The reality is that with the advent of 4G LTE, cell site densification is a necessity and towercos and carriers alike have to engage the population to ensure they obtain their buy-in, especially since it’s been estimated that the country needs as many as 10,000 new sites over the next three years to reach optimal coverage.
With each municipality able to establish their own rules, towercos certainly don’t have an easy task when it comes to obtaining permits. Colombia has not seen the same level of involvement by the central government in standardising permitting processes as we’ve seen in Brazil and Peru.
The new 4G auction will push cell site densification
The upcoming 4G spectrum auction, which follows the auction held in 2013, will create an obligation for carriers to share infrastructure as well as provide coverage in 40 remote areas in the 1,900MHz band in 50 additional areas in the 900MHz. And with these obligations, more towers will be needed.
As previously mentioned, it’s been forecast that these coverage goals will require an additional 10,000 towers to be met. Coverage challenges are compounded by capacity issues; there is rooom for improvement in QoS in the country as users experience plenty of dropped calls on a daily basis.
Back in 2013, Claro, DirecTV, Avantel, Tigo Colombia (in a joint proposal with State-owned ETB) and Movistar were awarded several blocks to rollout 4G networks with substantial coverage obligations. However, to date only 5% of mobile users are actually connected to 4G. The upcoming auction will put a serious strain on carriers and require considerable investments as well as a dedicated effort to engage local communities in the process.

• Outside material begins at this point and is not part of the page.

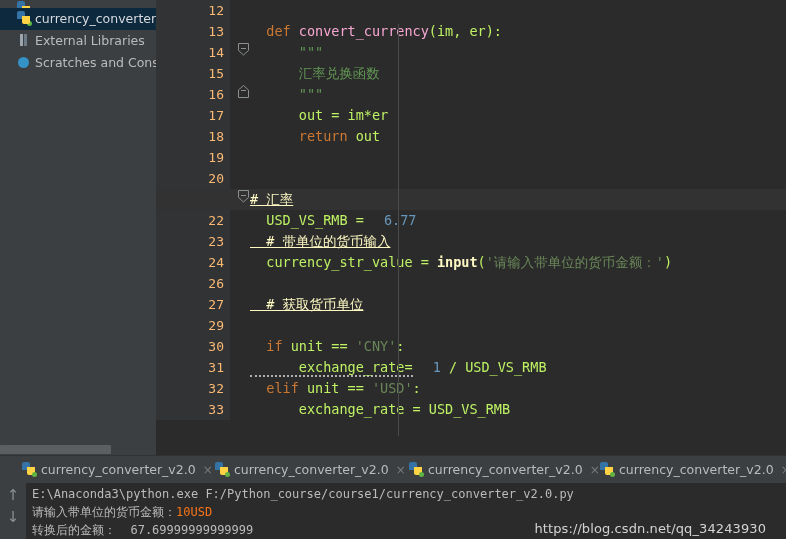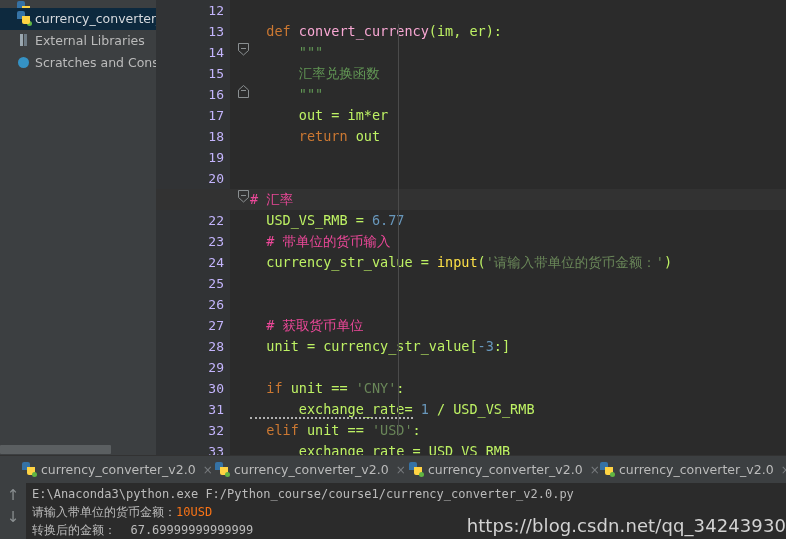"12" .gutter { color: #c4b5fd -> #fdba74 }
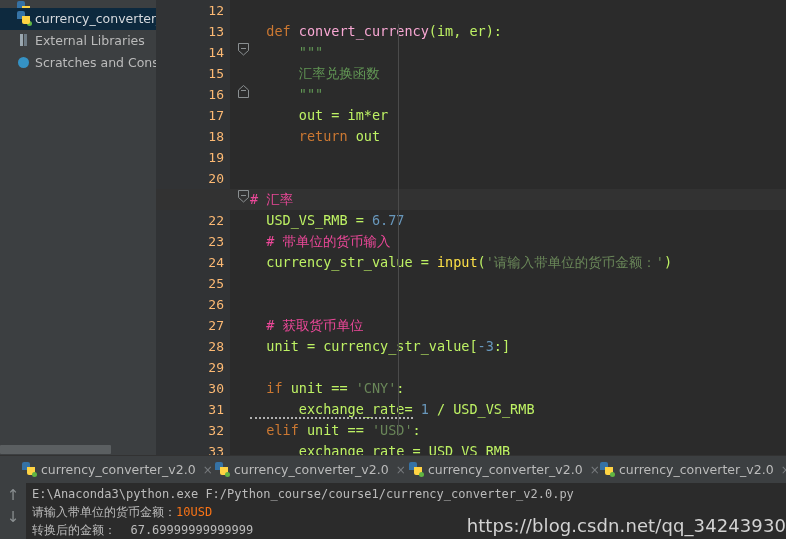"# 汇率" .t-cmt { color: #ec4899 -> #fef9c3; text-decoration: none -> underline }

Government and regulatory challenges
The regulatory environment does not seem as favorable toward the towerco business model in Colombia as in other CALA countries. For example, there isn’t the same pressure on dominant operator Claro as seen in Mexico, the National Law designed to ease permitting has not to date prevented local government entities and communities from blocking site construction or closing down sites, and it was only as recently as 2013 that the spectre of asset nationalisation was raised in a Senate proposal. The Colombian government also owns a 50% minus one share stake in the combined Tigo and Une-EPM entity.
Security: rural vs urban
Experts report that towers built in remote areas, where the logistics can be extremely tough, tend to be safer and protected by the local community which sees connectivity as a major leap forward. On the other hand, urban projects are sometimes hindered by corruption and we’ve heard reports of tower owners being asked to be asked to pay fees to criminal gangs in exchange of access to a certain neighbourhood.
In conclusion, in spite of some challenges represented by Claro’s dominant position, the huge number of towercos already present on the territory and the opposition of local communities to cell site construction, Colombia is perceived as a healthy market and one where towercos still have plenty of opportunities. With 10,000 new sites likely to be planned and deployed over the coming years, Colombia is one of the most active and attractive markets in the CALA region.